◆ What you are asked to do ◆
Change "Reject all" to "Decline all" in the records below and leave every other word as it is.

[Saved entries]
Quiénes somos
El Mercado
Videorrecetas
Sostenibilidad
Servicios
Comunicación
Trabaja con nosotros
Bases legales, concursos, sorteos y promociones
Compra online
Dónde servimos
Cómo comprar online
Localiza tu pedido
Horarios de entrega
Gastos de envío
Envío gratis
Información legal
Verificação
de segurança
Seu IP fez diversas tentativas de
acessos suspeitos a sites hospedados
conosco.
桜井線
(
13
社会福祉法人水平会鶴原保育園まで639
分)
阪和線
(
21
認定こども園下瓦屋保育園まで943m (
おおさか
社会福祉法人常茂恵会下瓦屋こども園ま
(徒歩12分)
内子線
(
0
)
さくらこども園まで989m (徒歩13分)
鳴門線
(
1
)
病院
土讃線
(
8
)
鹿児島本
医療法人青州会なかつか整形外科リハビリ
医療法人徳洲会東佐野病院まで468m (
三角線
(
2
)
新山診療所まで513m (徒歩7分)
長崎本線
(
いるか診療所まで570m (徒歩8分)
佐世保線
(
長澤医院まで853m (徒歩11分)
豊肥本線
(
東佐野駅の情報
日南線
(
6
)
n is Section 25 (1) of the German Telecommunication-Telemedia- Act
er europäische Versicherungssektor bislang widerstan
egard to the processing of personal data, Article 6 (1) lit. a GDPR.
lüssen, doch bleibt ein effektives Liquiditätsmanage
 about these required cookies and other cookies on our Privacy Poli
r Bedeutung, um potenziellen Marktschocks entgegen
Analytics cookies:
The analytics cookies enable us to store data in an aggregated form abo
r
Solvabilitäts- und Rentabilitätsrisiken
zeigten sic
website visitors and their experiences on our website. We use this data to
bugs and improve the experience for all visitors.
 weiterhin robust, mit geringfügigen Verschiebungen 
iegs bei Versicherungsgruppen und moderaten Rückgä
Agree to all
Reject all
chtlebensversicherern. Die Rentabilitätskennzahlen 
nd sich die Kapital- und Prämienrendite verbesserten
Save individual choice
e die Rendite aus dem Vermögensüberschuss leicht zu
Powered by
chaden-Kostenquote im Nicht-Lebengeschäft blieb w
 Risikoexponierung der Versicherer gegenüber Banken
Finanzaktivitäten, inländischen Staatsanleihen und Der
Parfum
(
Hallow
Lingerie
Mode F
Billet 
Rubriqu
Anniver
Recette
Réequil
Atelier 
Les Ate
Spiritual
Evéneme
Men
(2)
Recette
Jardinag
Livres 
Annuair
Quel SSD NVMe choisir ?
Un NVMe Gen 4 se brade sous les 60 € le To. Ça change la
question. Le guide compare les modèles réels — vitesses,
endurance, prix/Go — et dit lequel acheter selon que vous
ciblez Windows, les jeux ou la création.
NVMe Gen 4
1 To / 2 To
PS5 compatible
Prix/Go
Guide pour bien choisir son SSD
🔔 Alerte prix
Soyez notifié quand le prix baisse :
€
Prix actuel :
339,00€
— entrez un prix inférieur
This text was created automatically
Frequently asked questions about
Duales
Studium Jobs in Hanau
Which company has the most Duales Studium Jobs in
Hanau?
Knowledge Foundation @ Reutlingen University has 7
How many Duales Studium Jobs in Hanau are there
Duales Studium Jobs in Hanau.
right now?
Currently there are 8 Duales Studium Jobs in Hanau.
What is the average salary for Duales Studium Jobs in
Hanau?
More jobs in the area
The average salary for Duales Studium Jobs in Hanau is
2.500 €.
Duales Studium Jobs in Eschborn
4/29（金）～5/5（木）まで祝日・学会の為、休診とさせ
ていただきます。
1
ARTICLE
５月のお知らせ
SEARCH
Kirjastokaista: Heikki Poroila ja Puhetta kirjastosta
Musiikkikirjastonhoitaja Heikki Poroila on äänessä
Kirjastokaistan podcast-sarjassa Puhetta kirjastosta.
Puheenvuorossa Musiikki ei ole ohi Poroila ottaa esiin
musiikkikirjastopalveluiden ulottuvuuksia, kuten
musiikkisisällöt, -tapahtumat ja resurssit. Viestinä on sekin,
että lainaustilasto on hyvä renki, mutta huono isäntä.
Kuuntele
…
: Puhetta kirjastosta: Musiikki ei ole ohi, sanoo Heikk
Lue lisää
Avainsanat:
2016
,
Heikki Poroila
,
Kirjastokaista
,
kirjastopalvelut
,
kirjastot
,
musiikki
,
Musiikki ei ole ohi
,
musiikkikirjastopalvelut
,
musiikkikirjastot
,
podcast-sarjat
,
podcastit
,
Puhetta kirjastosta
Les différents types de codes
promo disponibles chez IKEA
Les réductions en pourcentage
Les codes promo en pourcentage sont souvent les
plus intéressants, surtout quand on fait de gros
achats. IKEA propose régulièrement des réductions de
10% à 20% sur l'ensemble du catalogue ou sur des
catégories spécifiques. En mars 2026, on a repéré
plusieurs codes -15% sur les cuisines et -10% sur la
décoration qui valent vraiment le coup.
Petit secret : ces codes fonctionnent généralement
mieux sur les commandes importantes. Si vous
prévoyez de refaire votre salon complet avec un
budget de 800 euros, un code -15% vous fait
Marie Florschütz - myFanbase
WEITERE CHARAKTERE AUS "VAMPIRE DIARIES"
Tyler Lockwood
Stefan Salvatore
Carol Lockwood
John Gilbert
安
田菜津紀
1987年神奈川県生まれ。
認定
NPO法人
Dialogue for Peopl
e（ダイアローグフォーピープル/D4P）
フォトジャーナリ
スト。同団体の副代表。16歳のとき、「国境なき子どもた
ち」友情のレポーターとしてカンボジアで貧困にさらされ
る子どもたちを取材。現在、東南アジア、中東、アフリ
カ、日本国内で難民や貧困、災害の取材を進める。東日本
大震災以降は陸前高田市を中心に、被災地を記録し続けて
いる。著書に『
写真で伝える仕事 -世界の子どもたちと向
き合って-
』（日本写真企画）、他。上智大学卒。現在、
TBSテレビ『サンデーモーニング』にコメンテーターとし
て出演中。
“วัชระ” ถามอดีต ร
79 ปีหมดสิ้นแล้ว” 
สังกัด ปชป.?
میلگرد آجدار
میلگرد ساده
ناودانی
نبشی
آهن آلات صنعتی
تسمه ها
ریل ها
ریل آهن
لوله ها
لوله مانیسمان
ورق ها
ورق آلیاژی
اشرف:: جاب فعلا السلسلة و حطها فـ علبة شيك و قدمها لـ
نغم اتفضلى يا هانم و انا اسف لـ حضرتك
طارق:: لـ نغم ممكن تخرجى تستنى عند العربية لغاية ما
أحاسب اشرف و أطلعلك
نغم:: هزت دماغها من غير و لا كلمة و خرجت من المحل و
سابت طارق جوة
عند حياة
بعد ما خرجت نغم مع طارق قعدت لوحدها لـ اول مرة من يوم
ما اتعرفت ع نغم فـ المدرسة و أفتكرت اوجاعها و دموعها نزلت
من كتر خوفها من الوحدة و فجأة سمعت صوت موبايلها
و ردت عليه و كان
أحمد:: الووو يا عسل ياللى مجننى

◆ Result ◆
Quiénes somos
El Mercado
Videorrecetas
Sostenibilidad
Servicios
Comunicación
Trabaja con nosotros
Bases legales, concursos, sorteos y promociones
Compra online
Dónde servimos
Cómo comprar online
Localiza tu pedido
Horarios de entrega
Gastos de envío
Envío gratis
Información legal
Verificação
de segurança
Seu IP fez diversas tentativas de
acessos suspeitos a sites hospedados
conosco.
桜井線
(
13
社会福祉法人水平会鶴原保育園まで639
分)
阪和線
(
21
認定こども園下瓦屋保育園まで943m (
おおさか
社会福祉法人常茂恵会下瓦屋こども園ま
(徒歩12分)
内子線
(
0
)
さくらこども園まで989m (徒歩13分)
鳴門線
(
1
)
病院
土讃線
(
8
)
鹿児島本
医療法人青州会なかつか整形外科リハビリ
医療法人徳洲会東佐野病院まで468m (
三角線
(
2
)
新山診療所まで513m (徒歩7分)
長崎本線
(
いるか診療所まで570m (徒歩8分)
佐世保線
(
長澤医院まで853m (徒歩11分)
豊肥本線
(
東佐野駅の情報
日南線
(
6
)
n is Section 25 (1) of the German Telecommunication-Telemedia- Act
er europäische Versicherungssektor bislang widerstan
egard to the processing of personal data, Article 6 (1) lit. a GDPR.
lüssen, doch bleibt ein effektives Liquiditätsmanage
 about these required cookies and other cookies on our Privacy Poli
r Bedeutung, um potenziellen Marktschocks entgegen
Analytics cookies:
The analytics cookies enable us to store data in an aggregated form abo
r
Solvabilitäts- und Rentabilitätsrisiken
zeigten sic
website visitors and their experiences on our website. We use this data to
bugs and improve the experience for all visitors.
 weiterhin robust, mit geringfügigen Verschiebungen 
iegs bei Versicherungsgruppen und moderaten Rückgä
Agree to all
Decline all
chtlebensversicherern. Die Rentabilitätskennzahlen 
nd sich die Kapital- und Prämienrendite verbesserten
Save individual choice
e die Rendite aus dem Vermögensüberschuss leicht zu
Powered by
chaden-Kostenquote im Nicht-Lebengeschäft blieb w
 Risikoexponierung der Versicherer gegenüber Banken
Finanzaktivitäten, inländischen Staatsanleihen und Der
Parfum
(
Hallow
Lingerie
Mode F
Billet 
Rubriqu
Anniver
Recette
Réequil
Atelier 
Les Ate
Spiritual
Evéneme
Men
(2)
Recette
Jardinag
Livres 
Annuair
Quel SSD NVMe choisir ?
Un NVMe Gen 4 se brade sous les 60 € le To. Ça change la
question. Le guide compare les modèles réels — vitesses,
endurance, prix/Go — et dit lequel acheter selon que vous
ciblez Windows, les jeux ou la création.
NVMe Gen 4
1 To / 2 To
PS5 compatible
Prix/Go
Guide pour bien choisir son SSD
🔔 Alerte prix
Soyez notifié quand le prix baisse :
€
Prix actuel :
339,00€
— entrez un prix inférieur
This text was created automatically
Frequently asked questions about
Duales
Studium Jobs in Hanau
Which company has the most Duales Studium Jobs in
Hanau?
Knowledge Foundation @ Reutlingen University has 7
How many Duales Studium Jobs in Hanau are there
Duales Studium Jobs in Hanau.
right now?
Currently there are 8 Duales Studium Jobs in Hanau.
What is the average salary for Duales Studium Jobs in
Hanau?
More jobs in the area
The average salary for Duales Studium Jobs in Hanau is
2.500 €.
Duales Studium Jobs in Eschborn
4/29（金）～5/5（木）まで祝日・学会の為、休診とさせ
ていただきます。
1
ARTICLE
５月のお知らせ
SEARCH
Kirjastokaista: Heikki Poroila ja Puhetta kirjastosta
Musiikkikirjastonhoitaja Heikki Poroila on äänessä
Kirjastokaistan podcast-sarjassa Puhetta kirjastosta.
Puheenvuorossa Musiikki ei ole ohi Poroila ottaa esiin
musiikkikirjastopalveluiden ulottuvuuksia, kuten
musiikkisisällöt, -tapahtumat ja resurssit. Viestinä on sekin,
että lainaustilasto on hyvä renki, mutta huono isäntä.
Kuuntele
…
: Puhetta kirjastosta: Musiikki ei ole ohi, sanoo Heikk
Lue lisää
Avainsanat:
2016
,
Heikki Poroila
,
Kirjastokaista
,
kirjastopalvelut
,
kirjastot
,
musiikki
,
Musiikki ei ole ohi
,
musiikkikirjastopalvelut
,
musiikkikirjastot
,
podcast-sarjat
,
podcastit
,
Puhetta kirjastosta
Les différents types de codes
promo disponibles chez IKEA
Les réductions en pourcentage
Les codes promo en pourcentage sont souvent les
plus intéressants, surtout quand on fait de gros
achats. IKEA propose régulièrement des réductions de
10% à 20% sur l'ensemble du catalogue ou sur des
catégories spécifiques. En mars 2026, on a repéré
plusieurs codes -15% sur les cuisines et -10% sur la
décoration qui valent vraiment le coup.
Petit secret : ces codes fonctionnent généralement
mieux sur les commandes importantes. Si vous
prévoyez de refaire votre salon complet avec un
budget de 800 euros, un code -15% vous fait
Marie Florschütz - myFanbase
WEITERE CHARAKTERE AUS "VAMPIRE DIARIES"
Tyler Lockwood
Stefan Salvatore
Carol Lockwood
John Gilbert
安
田菜津紀
1987年神奈川県生まれ。
認定
NPO法人
Dialogue for Peopl
e（ダイアローグフォーピープル/D4P）
フォトジャーナリ
スト。同団体の副代表。16歳のとき、「国境なき子どもた
ち」友情のレポーターとしてカンボジアで貧困にさらされ
る子どもたちを取材。現在、東南アジア、中東、アフリ
カ、日本国内で難民や貧困、災害の取材を進める。東日本
大震災以降は陸前高田市を中心に、被災地を記録し続けて
いる。著書に『
写真で伝える仕事 -世界の子どもたちと向
き合って-
』（日本写真企画）、他。上智大学卒。現在、
TBSテレビ『サンデーモーニング』にコメンテーターとし
て出演中。
“วัชระ” ถามอดีต ร
79 ปีหมดสิ้นแล้ว” 
สังกัด ปชป.?
میلگرد آجدار
میلگرد ساده
ناودانی
نبشی
آهن آلات صنعتی
تسمه ها
ریل ها
ریل آهن
لوله ها
لوله مانیسمان
ورق ها
ورق آلیاژی
اشرف:: جاب فعلا السلسلة و حطها فـ علبة شيك و قدمها لـ
نغم اتفضلى يا هانم و انا اسف لـ حضرتك
طارق:: لـ نغم ممكن تخرجى تستنى عند العربية لغاية ما
أحاسب اشرف و أطلعلك
نغم:: هزت دماغها من غير و لا كلمة و خرجت من المحل و
سابت طارق جوة
عند حياة
بعد ما خرجت نغم مع طارق قعدت لوحدها لـ اول مرة من يوم
ما اتعرفت ع نغم فـ المدرسة و أفتكرت اوجاعها و دموعها نزلت
من كتر خوفها من الوحدة و فجأة سمعت صوت موبايلها
و ردت عليه و كان
أحمد:: الووو يا عسل ياللى مجننى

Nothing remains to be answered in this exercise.